PROBLEM SET:
• A. In the piece on the New Orleans AIDS Monument, translate this sentence into Spanish: "Each glass disc is 18 inches in diameter."
• B. Reproduce part of the piece on the New Orleans AIDS Monument. Begin at the words "New Orleans AIDS Monument" and stop after "inches in diameter.".
*** Opening PASSAGE SHOWN ***
New Orleans AIDS Monument
The New Orleans AIDS Memorial's design was achieved through an international design competition, which was won by my good friend and DC-based uberartist Tim Tate.
It has taken many years for the financing and all the committee meetings to actually build the monument, which is now one of the world's largest outdoor public art glass sculptures, but it is now officially open, as it opened on November 29, 2009, timed to do so in coordination with the World's AIDS Day.
It is called the "Guardian Wall," and it consists of metal rings in the shape of a ship's portal. Inside each ring is a cast glass face, consisting of faces of people who have been affected by HIV. Each glass disc is 18 inches in diameter.
According to Tate, "it represents the faces of those who have passed on due to HIV, looking down from heaven and guarding over and keeping safe those who are currently living with HIV. It stands not only as a memorial to those lost, but an empowering statement to those living with HIV."
Set in NO's historic Washington Square Park, per the news release:
The New Orleans AIDS Memorial will provide a healing sanctuary for family and friends and will promote understanding of the human tragedy of the AIDS epidemic. It (was the) goal for the monument to create a public landscape where anyone who has been touched by AIDS can find comfort and consolation within a dignified and creative community setting.Congrats to Tate on this latest accomplishment!
*** Closing PASSAGE SHOWN ***
*** Opening THE DATA ***
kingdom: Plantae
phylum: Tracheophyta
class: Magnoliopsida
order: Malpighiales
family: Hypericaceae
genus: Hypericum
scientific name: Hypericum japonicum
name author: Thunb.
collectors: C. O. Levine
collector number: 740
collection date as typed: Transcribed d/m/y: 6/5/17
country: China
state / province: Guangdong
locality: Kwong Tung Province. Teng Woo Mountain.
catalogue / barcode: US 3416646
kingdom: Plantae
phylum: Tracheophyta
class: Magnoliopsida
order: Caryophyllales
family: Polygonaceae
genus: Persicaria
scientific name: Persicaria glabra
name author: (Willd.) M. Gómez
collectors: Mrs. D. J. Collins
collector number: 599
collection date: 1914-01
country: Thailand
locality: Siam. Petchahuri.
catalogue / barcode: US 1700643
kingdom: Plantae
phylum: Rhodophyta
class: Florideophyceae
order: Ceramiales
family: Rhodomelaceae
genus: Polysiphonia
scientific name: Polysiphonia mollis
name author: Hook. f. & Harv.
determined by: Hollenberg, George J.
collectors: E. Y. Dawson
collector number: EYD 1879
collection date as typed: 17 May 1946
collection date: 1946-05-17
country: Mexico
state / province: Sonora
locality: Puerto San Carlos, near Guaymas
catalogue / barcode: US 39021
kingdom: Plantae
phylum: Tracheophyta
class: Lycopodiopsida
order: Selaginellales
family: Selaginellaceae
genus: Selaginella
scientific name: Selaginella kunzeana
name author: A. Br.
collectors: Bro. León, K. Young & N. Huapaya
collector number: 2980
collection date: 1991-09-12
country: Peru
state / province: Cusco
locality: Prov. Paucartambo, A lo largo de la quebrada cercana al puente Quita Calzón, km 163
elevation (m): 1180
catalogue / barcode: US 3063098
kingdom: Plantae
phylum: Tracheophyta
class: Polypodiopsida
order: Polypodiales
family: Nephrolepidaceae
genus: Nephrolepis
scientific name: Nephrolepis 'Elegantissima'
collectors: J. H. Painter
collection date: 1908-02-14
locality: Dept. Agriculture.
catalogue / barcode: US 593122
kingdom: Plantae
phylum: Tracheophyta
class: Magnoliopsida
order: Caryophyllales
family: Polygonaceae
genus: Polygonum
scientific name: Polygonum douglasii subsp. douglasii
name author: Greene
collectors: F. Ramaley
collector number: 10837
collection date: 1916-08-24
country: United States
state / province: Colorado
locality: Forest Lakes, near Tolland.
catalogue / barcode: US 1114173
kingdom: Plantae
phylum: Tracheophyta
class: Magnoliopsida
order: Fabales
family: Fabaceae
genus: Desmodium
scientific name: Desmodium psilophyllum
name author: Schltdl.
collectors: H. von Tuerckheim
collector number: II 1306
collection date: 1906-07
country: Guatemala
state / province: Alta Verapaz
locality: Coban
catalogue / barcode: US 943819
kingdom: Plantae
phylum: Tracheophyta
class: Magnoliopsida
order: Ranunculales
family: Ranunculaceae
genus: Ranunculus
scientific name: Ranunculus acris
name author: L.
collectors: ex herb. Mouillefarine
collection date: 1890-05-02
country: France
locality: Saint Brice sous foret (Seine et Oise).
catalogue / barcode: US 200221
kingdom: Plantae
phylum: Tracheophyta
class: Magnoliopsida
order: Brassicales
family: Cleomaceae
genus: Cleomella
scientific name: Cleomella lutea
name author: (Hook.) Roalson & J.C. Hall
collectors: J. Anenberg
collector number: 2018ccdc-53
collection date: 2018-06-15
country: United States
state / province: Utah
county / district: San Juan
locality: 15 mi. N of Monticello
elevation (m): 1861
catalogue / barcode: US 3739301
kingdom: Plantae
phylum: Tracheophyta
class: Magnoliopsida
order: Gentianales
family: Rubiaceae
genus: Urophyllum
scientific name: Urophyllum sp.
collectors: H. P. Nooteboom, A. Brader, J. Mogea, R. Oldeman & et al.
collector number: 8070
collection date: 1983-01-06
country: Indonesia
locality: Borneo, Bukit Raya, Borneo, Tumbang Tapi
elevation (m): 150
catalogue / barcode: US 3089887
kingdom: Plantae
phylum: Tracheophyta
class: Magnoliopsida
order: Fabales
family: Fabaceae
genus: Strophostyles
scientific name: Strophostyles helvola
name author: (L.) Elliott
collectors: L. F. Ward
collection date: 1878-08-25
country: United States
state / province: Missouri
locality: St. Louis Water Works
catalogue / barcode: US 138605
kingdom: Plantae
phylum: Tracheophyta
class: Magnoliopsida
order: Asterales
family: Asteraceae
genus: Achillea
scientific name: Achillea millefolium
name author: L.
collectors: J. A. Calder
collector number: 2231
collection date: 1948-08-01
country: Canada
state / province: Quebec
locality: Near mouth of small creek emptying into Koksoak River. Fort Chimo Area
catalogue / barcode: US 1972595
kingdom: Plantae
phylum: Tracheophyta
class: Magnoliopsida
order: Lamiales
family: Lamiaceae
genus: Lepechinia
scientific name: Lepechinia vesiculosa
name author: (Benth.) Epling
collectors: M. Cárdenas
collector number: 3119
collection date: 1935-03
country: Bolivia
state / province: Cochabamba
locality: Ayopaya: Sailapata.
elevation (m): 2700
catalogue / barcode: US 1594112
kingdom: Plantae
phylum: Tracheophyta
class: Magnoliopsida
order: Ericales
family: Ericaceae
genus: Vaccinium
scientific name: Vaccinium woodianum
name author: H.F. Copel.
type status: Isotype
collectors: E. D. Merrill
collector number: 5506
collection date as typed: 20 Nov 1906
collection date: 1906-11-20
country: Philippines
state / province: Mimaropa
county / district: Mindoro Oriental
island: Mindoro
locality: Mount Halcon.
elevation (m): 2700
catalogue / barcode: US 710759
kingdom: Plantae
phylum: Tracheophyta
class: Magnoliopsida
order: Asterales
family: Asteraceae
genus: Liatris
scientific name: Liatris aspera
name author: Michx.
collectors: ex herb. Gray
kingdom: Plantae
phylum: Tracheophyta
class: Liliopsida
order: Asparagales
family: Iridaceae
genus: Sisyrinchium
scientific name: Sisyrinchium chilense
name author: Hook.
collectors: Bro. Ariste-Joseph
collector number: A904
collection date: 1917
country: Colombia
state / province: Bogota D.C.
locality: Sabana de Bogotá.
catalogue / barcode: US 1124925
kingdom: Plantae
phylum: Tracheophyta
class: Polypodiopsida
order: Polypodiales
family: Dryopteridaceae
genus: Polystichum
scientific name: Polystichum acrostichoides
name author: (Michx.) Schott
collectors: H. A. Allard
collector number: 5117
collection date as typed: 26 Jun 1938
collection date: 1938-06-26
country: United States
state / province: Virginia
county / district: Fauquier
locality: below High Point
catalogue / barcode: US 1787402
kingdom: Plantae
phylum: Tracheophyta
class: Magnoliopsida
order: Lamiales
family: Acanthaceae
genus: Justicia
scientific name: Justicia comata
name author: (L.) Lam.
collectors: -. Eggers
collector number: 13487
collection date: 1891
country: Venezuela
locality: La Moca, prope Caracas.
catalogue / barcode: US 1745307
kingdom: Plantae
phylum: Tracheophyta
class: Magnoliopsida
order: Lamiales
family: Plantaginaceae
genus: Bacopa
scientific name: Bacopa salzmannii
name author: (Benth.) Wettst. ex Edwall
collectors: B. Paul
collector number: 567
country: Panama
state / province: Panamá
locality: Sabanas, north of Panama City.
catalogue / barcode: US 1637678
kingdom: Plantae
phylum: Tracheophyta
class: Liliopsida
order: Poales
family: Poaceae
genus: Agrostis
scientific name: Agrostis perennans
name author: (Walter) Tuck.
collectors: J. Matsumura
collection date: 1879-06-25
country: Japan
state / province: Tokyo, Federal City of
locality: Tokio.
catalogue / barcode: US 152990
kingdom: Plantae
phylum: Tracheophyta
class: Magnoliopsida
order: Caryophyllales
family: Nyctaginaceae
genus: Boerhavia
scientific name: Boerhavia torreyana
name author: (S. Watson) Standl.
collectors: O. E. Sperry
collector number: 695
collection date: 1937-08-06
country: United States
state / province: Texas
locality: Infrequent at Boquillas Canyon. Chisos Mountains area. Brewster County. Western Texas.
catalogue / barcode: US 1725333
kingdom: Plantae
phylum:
*** Closing THE DATA ***
OUTPUTS BY TASK:
• A. Cada disco de vidrio mide 18 pulgadas de diámetro.

• B.
New Orleans AIDS Monument
The New Orleans AIDS Memorial's design was achieved through an international design competition, which was won by my good friend and DC-based uberartist Tim Tate.
It has taken many years for the financing and all the committee meetings to actually build the monument, which is now one of the world's largest outdoor public art glass sculptures, but it is now officially open, as it opened on November 29, 2009, timed to do so in coordination with the World's AIDS Day.
It is called the "Guardian Wall," and it consists of metal rings in the shape of a ship's portal. Inside each ring is a cast glass face, consisting of faces of people who have been affected by HIV. Each glass disc is 18 inches in diameter.